**What to do:**
There is one span to output from the data below: the lines starting at the line with "line: (61, 162) -> (83, 220), dashed -> solid" and ending at the line with "line: (123, 801) -> (166, 1086), added". Output it exactly, ends included, nothing more.

**Excerpted records:**
####################

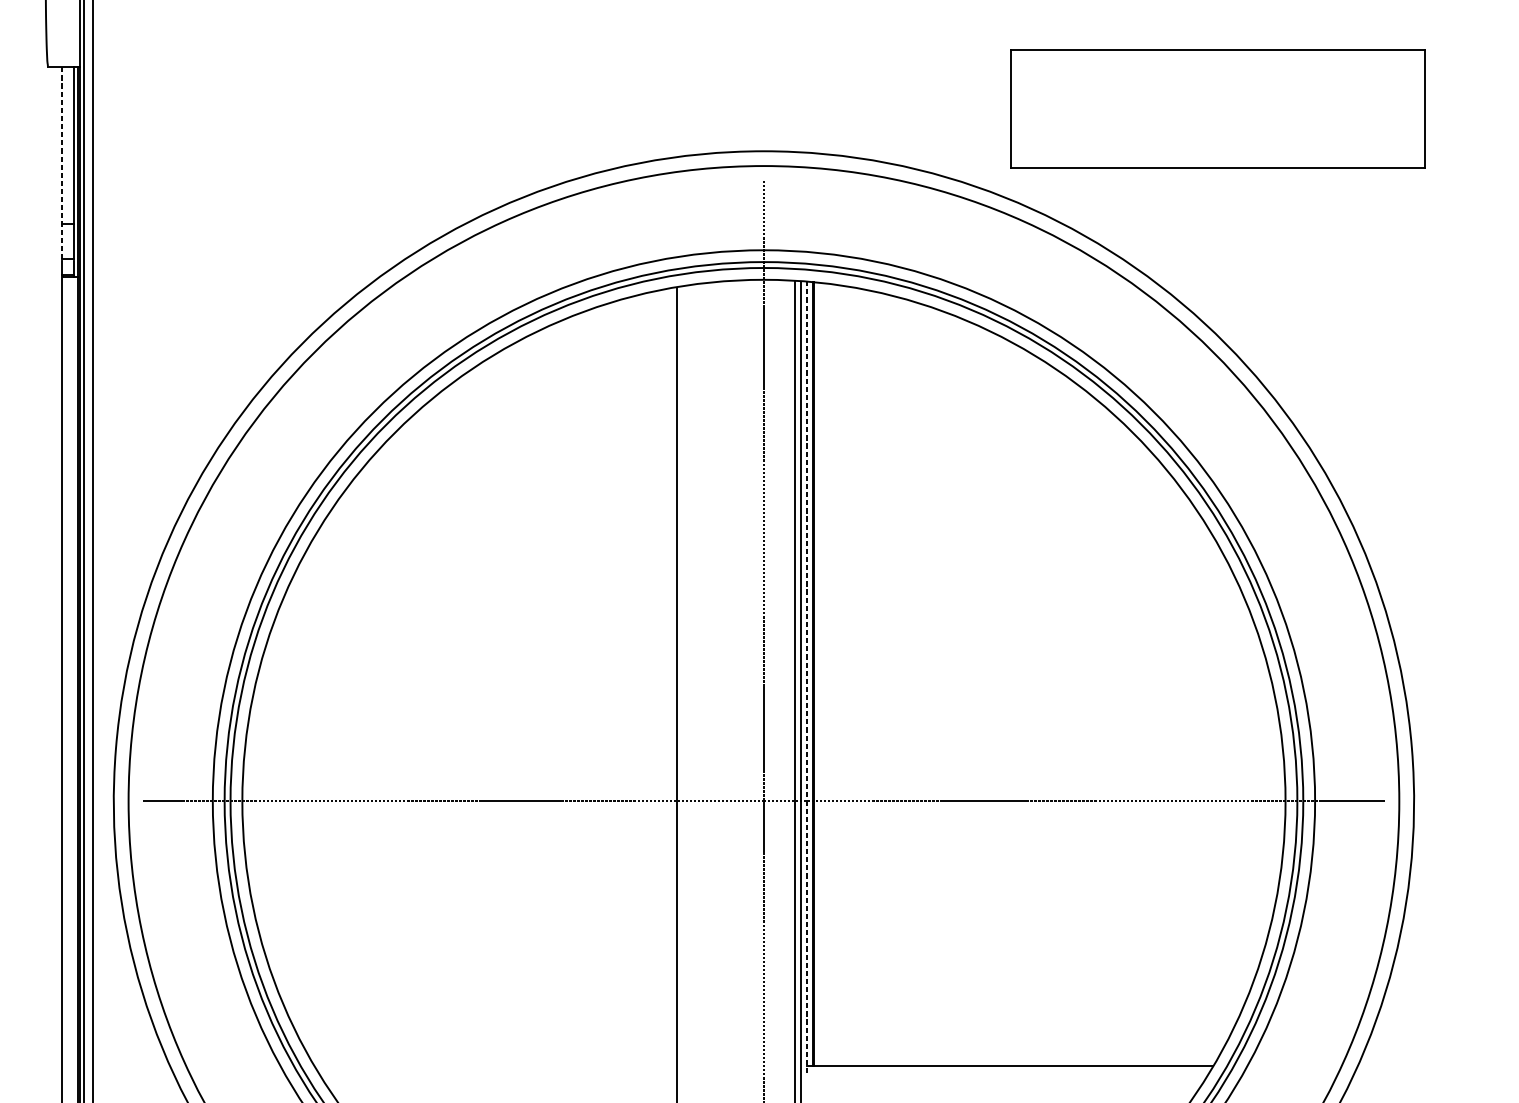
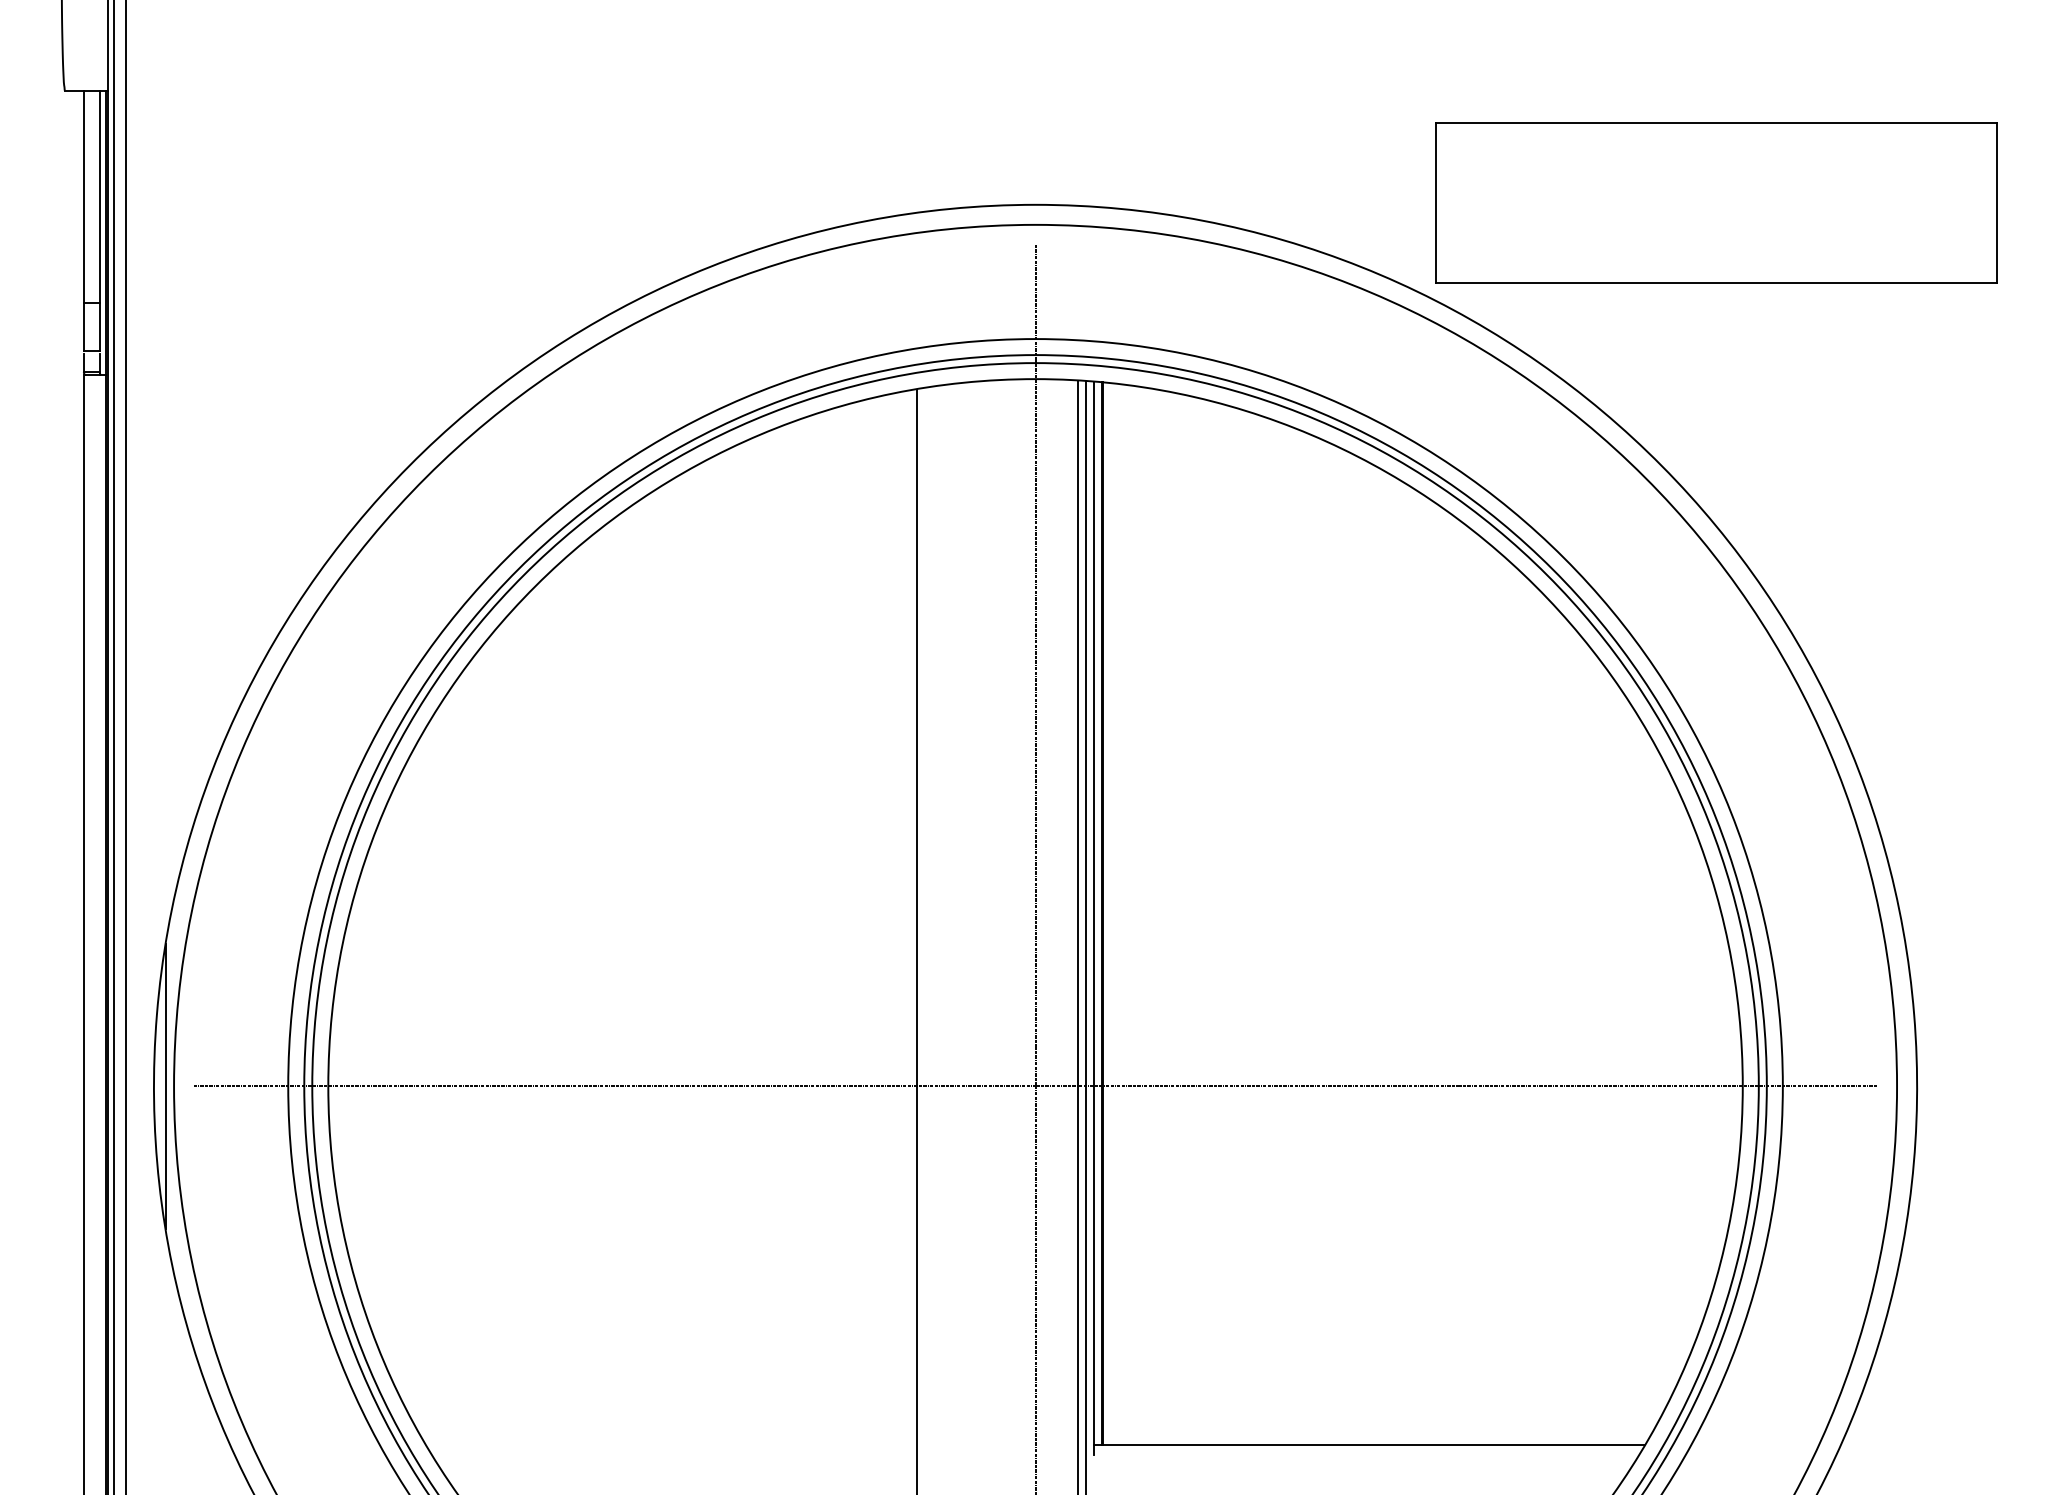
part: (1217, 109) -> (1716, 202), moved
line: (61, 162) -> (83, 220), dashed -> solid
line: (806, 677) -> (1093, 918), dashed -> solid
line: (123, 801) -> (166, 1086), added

####################

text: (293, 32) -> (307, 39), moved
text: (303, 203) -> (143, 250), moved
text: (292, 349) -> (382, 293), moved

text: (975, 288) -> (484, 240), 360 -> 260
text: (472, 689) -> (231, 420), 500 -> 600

####################

**Completed task:**
line: (61, 162) -> (83, 220), dashed -> solid
line: (806, 677) -> (1093, 918), dashed -> solid
line: (123, 801) -> (166, 1086), added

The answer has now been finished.